• About this task: Copy out each line of the data that contains "yang".

• Material for this exercise:
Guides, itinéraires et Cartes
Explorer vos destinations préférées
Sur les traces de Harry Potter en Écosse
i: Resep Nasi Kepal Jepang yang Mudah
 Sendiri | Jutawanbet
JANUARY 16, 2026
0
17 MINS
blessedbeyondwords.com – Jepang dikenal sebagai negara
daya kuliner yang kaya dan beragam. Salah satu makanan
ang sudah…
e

...

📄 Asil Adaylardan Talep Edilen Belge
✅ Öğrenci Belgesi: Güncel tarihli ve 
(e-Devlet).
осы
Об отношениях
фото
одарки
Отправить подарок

* * *

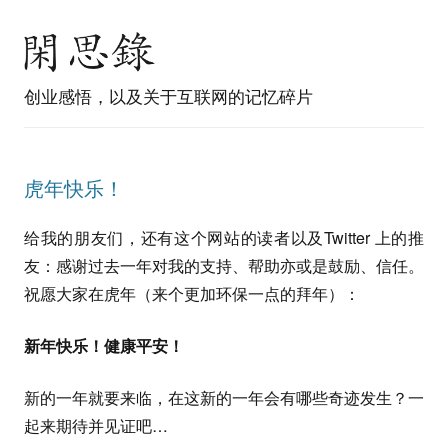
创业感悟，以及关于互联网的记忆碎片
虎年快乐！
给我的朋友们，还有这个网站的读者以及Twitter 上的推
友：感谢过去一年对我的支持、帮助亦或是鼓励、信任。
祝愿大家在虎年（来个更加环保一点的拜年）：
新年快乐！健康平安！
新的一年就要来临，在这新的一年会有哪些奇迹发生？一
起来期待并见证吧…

• Response to this exercise:
i: Resep Nasi Kepal Jepang yang Mudah
daya kuliner yang kaya dan beragam. Salah satu makanan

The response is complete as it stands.